At 4 p.m., the storm hit Connecticut, completely washing out roads and causing a fire that rapidly spread from the 100 mph winds. After burning away much of the business district in New London, Connecticut, it passed into Rhode Island as the winds increased to 120 mph. At yacht clubs and marinas, fleets of boats were demolished.

As 5 p.m. approached, Providence was submerged in more than 13 feet of water, and the storm was so strong that even people were washed away into the storm.

Across to Massachusetts and Canada, the hurricane caused significant flooding and damage, but by night of the 21st, the hurricane dissolved.

Hale building on the Keene State College campus was crushed by fallen trees during the hurricane in 1938, This photo is from Striving, a Keene State College book published in 1984 and written by James G. Smart.

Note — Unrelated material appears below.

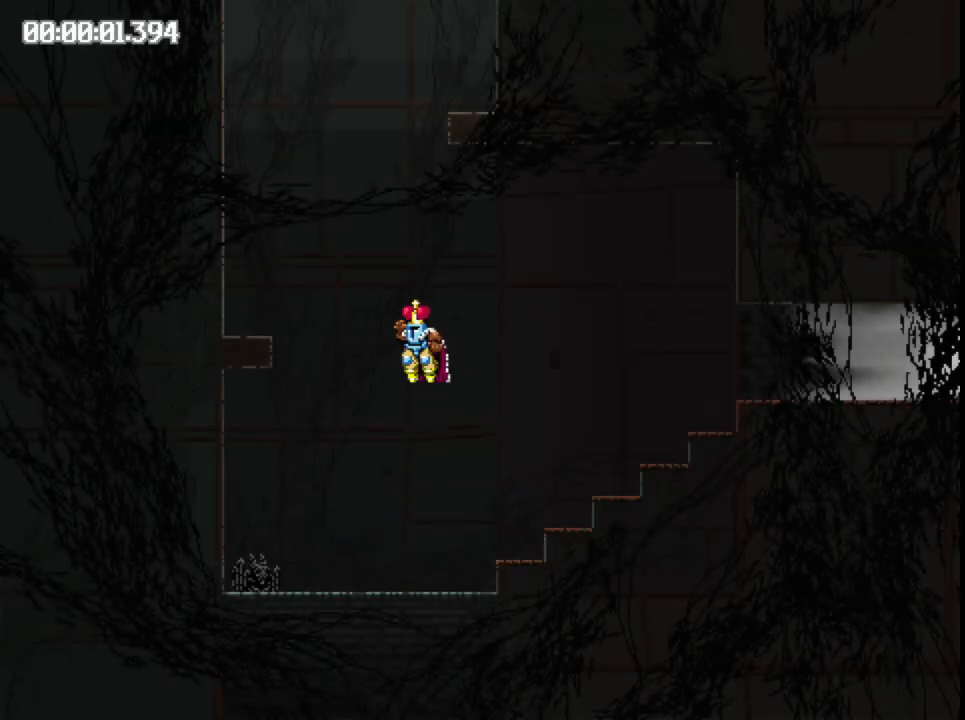
{"buttons": ["B", "DPAD_RIGHT"], "button_events": [[233, "DPAD_RIGHT", "down"], [300, "B", "down"]]}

Hale building on the Keene State College campus was crushed by fallen trees during the hurricane in 1938, This photo is from Striving, a Keene State College book published in 1984 and written by James G. Smart.

Overall, 700 people were killed and another 700 suffered from injuries of all kinds. About 9,000 homes and buildings were destroyed, another 15,000 were damaged and 3,000 ships were destroyed as well, according to history.com. The total damages added up to $18 billion.

As of late, three hurricanes have made their way across the United States, destroying almost everything in their path.

Hurricane Harvey was labeled a Category 4 hurricane, and produced winds up to 130 mph. In all, Harvey dropped 40-52 inches of rainfall in both Texas and Louisiana and broke all tropical cyclone rain records in the continental U.S. From August 26-30, Harvey moved incredibly slow, causing catastrophic flooding, damages and fatalities to people in the affected areas.

Hurricane Irma just recently passed through Florida, Hurricane Jose is making his way towards the East Coast and Hurricane Maria is said to intensify into a Category four hurricane and hit the Leeward Islands over the next few days; it’s safe to say it’s hurricane season.

As we remember the catastrophic Great New England Hurricane of 1938 and continue to watch and hear of those significantly affecting states across the country, it is important to stay up-to-date on weather information and evacuate if need be.